**Assignment:** Search the entries below for "right" and copy each matching line.

**Extracted information:**

○ ○ ○ ○

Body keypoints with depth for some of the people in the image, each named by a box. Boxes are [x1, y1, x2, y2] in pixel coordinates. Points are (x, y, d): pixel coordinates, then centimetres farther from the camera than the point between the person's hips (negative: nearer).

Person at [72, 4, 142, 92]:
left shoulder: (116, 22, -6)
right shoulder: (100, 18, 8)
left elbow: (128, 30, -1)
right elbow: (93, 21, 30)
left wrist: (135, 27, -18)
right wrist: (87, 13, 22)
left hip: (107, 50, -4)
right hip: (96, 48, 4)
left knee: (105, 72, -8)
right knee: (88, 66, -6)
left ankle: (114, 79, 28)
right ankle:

○ ○ ○ ○

**Expected answer:**
right shoulder: (100, 18, 8)
right elbow: (93, 21, 30)
right wrist: (87, 13, 22)
right hip: (96, 48, 4)
right knee: (88, 66, -6)
right ankle:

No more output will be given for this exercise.